Top of Data to use
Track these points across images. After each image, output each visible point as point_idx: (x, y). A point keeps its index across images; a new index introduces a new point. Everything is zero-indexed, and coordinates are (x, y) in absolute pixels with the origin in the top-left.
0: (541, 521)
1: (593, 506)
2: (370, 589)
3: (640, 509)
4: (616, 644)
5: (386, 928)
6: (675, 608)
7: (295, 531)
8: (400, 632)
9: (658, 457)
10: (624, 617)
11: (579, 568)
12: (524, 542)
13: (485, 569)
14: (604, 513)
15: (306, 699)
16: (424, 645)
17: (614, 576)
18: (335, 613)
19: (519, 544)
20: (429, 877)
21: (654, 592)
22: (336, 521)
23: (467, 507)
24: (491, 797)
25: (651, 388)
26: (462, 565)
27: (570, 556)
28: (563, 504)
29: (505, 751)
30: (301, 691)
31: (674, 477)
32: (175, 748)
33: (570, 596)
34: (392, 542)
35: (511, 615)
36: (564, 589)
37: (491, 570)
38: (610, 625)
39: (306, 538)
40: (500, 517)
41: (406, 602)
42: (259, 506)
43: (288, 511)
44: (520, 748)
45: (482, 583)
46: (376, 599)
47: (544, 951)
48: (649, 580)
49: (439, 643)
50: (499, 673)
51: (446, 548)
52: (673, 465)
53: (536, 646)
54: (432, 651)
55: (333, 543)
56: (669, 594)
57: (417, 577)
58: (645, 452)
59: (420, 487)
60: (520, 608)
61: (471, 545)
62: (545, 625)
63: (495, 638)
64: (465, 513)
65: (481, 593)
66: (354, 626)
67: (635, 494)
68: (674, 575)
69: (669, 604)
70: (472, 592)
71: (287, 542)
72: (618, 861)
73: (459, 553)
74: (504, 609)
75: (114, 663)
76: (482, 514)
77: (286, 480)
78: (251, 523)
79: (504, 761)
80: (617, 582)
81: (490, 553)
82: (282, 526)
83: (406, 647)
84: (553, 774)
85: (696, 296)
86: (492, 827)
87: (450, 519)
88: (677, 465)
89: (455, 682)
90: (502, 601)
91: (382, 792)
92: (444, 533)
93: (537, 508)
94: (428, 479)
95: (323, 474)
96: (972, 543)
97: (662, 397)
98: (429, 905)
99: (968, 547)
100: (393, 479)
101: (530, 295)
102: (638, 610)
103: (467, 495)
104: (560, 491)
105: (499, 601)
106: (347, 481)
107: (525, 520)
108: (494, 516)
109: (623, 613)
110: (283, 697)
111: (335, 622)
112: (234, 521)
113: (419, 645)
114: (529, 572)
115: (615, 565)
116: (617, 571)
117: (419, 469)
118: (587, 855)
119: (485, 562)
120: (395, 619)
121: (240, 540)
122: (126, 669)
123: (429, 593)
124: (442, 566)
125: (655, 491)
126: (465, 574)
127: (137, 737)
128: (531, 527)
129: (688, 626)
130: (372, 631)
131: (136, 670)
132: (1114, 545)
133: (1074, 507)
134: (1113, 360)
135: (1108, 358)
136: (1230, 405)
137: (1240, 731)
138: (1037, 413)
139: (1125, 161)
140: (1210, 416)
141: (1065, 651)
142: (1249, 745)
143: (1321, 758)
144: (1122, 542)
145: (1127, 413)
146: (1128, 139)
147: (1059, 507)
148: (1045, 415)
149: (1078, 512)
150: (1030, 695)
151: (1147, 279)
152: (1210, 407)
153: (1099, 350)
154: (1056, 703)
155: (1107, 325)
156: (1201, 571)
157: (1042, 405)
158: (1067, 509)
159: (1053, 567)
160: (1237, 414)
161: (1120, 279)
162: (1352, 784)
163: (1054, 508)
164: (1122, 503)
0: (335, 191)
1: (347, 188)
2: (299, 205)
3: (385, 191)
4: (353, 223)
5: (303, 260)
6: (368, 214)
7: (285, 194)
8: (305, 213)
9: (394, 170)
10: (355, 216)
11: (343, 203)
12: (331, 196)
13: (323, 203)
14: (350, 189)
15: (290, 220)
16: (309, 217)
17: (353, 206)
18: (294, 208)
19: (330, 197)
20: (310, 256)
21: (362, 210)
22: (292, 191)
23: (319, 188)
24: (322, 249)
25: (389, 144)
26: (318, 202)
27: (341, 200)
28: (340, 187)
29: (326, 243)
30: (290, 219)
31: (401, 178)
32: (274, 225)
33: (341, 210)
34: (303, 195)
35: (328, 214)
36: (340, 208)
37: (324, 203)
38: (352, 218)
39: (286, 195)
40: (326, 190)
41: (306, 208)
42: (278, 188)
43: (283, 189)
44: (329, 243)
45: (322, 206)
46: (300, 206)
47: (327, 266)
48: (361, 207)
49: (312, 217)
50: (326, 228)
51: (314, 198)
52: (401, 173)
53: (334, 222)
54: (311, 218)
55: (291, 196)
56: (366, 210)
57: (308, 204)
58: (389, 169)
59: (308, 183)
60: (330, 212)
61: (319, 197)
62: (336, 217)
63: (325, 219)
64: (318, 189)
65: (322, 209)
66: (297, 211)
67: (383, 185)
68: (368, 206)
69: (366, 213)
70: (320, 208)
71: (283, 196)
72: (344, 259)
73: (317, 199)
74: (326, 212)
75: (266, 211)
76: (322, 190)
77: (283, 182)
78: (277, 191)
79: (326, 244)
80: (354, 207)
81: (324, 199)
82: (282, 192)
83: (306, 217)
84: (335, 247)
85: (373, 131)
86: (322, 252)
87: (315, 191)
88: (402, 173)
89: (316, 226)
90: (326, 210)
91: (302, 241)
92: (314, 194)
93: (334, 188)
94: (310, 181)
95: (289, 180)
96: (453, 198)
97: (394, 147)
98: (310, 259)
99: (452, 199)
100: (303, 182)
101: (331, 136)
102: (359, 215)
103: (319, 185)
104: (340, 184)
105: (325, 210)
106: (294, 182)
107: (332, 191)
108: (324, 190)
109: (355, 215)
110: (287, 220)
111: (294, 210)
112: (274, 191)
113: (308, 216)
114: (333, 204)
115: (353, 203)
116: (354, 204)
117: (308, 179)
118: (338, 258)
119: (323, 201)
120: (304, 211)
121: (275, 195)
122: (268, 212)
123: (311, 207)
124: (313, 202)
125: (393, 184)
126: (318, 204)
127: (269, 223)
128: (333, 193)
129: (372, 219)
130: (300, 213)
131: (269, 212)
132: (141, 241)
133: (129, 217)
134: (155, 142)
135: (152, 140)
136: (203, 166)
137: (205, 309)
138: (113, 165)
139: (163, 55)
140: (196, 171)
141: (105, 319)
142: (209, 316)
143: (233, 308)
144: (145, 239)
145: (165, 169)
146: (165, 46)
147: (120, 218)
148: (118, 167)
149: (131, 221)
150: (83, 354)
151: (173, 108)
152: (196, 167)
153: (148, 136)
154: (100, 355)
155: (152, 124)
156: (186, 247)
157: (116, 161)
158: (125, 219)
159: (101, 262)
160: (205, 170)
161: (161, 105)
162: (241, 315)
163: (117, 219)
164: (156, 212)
Bottom of Data to use
Work instructions
Rewrite all the rows above with "zero-indexed" changed to "0-based" and everything else left as it is.

Task answer
Track these points across images. After each image, output each visible point as point_idx: (x, y). A point keeps its index across images; a new index introduces a new point. Everything is 0-based, and coordinates are (x, y) in absolute pixels with the origin in the top-left.
0: (541, 521)
1: (593, 506)
2: (370, 589)
3: (640, 509)
4: (616, 644)
5: (386, 928)
6: (675, 608)
7: (295, 531)
8: (400, 632)
9: (658, 457)
10: (624, 617)
11: (579, 568)
12: (524, 542)
13: (485, 569)
14: (604, 513)
15: (306, 699)
16: (424, 645)
17: (614, 576)
18: (335, 613)
19: (519, 544)
20: (429, 877)
21: (654, 592)
22: (336, 521)
23: (467, 507)
24: (491, 797)
25: (651, 388)
26: (462, 565)
27: (570, 556)
28: (563, 504)
29: (505, 751)
30: (301, 691)
31: (674, 477)
32: (175, 748)
33: (570, 596)
34: (392, 542)
35: (511, 615)
36: (564, 589)
37: (491, 570)
38: (610, 625)
39: (306, 538)
40: (500, 517)
41: (406, 602)
42: (259, 506)
43: (288, 511)
44: (520, 748)
45: (482, 583)
46: (376, 599)
47: (544, 951)
48: (649, 580)
49: (439, 643)
50: (499, 673)
51: (446, 548)
52: (673, 465)
53: (536, 646)
54: (432, 651)
55: (333, 543)
56: (669, 594)
57: (417, 577)
58: (645, 452)
59: (420, 487)
60: (520, 608)
61: (471, 545)
62: (545, 625)
63: (495, 638)
64: (465, 513)
65: (481, 593)
66: (354, 626)
67: (635, 494)
68: (674, 575)
69: (669, 604)
70: (472, 592)
71: (287, 542)
72: (618, 861)
73: (459, 553)
74: (504, 609)
75: (114, 663)
76: (482, 514)
77: (286, 480)
78: (251, 523)
79: (504, 761)
80: (617, 582)
81: (490, 553)
82: (282, 526)
83: (406, 647)
84: (553, 774)
85: (696, 296)
86: (492, 827)
87: (450, 519)
88: (677, 465)
89: (455, 682)
90: (502, 601)
91: (382, 792)
92: (444, 533)
93: (537, 508)
94: (428, 479)
95: (323, 474)
96: (972, 543)
97: (662, 397)
98: (429, 905)
99: (968, 547)
100: (393, 479)
101: (530, 295)
102: (638, 610)
103: (467, 495)
104: (560, 491)
105: (499, 601)
106: (347, 481)
107: (525, 520)
108: (494, 516)
109: (623, 613)
110: (283, 697)
111: (335, 622)
112: (234, 521)
113: (419, 645)
114: (529, 572)
115: (615, 565)
116: (617, 571)
117: (419, 469)
118: (587, 855)
119: (485, 562)
120: (395, 619)
121: (240, 540)
122: (126, 669)
123: (429, 593)
124: (442, 566)
125: (655, 491)
126: (465, 574)
127: (137, 737)
128: (531, 527)
129: (688, 626)
130: (372, 631)
131: (136, 670)
132: (1114, 545)
133: (1074, 507)
134: (1113, 360)
135: (1108, 358)
136: (1230, 405)
137: (1240, 731)
138: (1037, 413)
139: (1125, 161)
140: (1210, 416)
141: (1065, 651)
142: (1249, 745)
143: (1321, 758)
144: (1122, 542)
145: (1127, 413)
146: (1128, 139)
147: (1059, 507)
148: (1045, 415)
149: (1078, 512)
150: (1030, 695)
151: (1147, 279)
152: (1210, 407)
153: (1099, 350)
154: (1056, 703)
155: (1107, 325)
156: (1201, 571)
157: (1042, 405)
158: (1067, 509)
159: (1053, 567)
160: (1237, 414)
161: (1120, 279)
162: (1352, 784)
163: (1054, 508)
164: (1122, 503)
0: (335, 191)
1: (347, 188)
2: (299, 205)
3: (385, 191)
4: (353, 223)
5: (303, 260)
6: (368, 214)
7: (285, 194)
8: (305, 213)
9: (394, 170)
10: (355, 216)
11: (343, 203)
12: (331, 196)
13: (323, 203)
14: (350, 189)
15: (290, 220)
16: (309, 217)
17: (353, 206)
18: (294, 208)
19: (330, 197)
20: (310, 256)
21: (362, 210)
22: (292, 191)
23: (319, 188)
24: (322, 249)
25: (389, 144)
26: (318, 202)
27: (341, 200)
28: (340, 187)
29: (326, 243)
30: (290, 219)
31: (401, 178)
32: (274, 225)
33: (341, 210)
34: (303, 195)
35: (328, 214)
36: (340, 208)
37: (324, 203)
38: (352, 218)
39: (286, 195)
40: (326, 190)
41: (306, 208)
42: (278, 188)
43: (283, 189)
44: (329, 243)
45: (322, 206)
46: (300, 206)
47: (327, 266)
48: (361, 207)
49: (312, 217)
50: (326, 228)
51: (314, 198)
52: (401, 173)
53: (334, 222)
54: (311, 218)
55: (291, 196)
56: (366, 210)
57: (308, 204)
58: (389, 169)
59: (308, 183)
60: (330, 212)
61: (319, 197)
62: (336, 217)
63: (325, 219)
64: (318, 189)
65: (322, 209)
66: (297, 211)
67: (383, 185)
68: (368, 206)
69: (366, 213)
70: (320, 208)
71: (283, 196)
72: (344, 259)
73: (317, 199)
74: (326, 212)
75: (266, 211)
76: (322, 190)
77: (283, 182)
78: (277, 191)
79: (326, 244)
80: (354, 207)
81: (324, 199)
82: (282, 192)
83: (306, 217)
84: (335, 247)
85: (373, 131)
86: (322, 252)
87: (315, 191)
88: (402, 173)
89: (316, 226)
90: (326, 210)
91: (302, 241)
92: (314, 194)
93: (334, 188)
94: (310, 181)
95: (289, 180)
96: (453, 198)
97: (394, 147)
98: (310, 259)
99: (452, 199)
100: (303, 182)
101: (331, 136)
102: (359, 215)
103: (319, 185)
104: (340, 184)
105: (325, 210)
106: (294, 182)
107: (332, 191)
108: (324, 190)
109: (355, 215)
110: (287, 220)
111: (294, 210)
112: (274, 191)
113: (308, 216)
114: (333, 204)
115: (353, 203)
116: (354, 204)
117: (308, 179)
118: (338, 258)
119: (323, 201)
120: (304, 211)
121: (275, 195)
122: (268, 212)
123: (311, 207)
124: (313, 202)
125: (393, 184)
126: (318, 204)
127: (269, 223)
128: (333, 193)
129: (372, 219)
130: (300, 213)
131: (269, 212)
132: (141, 241)
133: (129, 217)
134: (155, 142)
135: (152, 140)
136: (203, 166)
137: (205, 309)
138: (113, 165)
139: (163, 55)
140: (196, 171)
141: (105, 319)
142: (209, 316)
143: (233, 308)
144: (145, 239)
145: (165, 169)
146: (165, 46)
147: (120, 218)
148: (118, 167)
149: (131, 221)
150: (83, 354)
151: (173, 108)
152: (196, 167)
153: (148, 136)
154: (100, 355)
155: (152, 124)
156: (186, 247)
157: (116, 161)
158: (125, 219)
159: (101, 262)
160: (205, 170)
161: (161, 105)
162: (241, 315)
163: (117, 219)
164: (156, 212)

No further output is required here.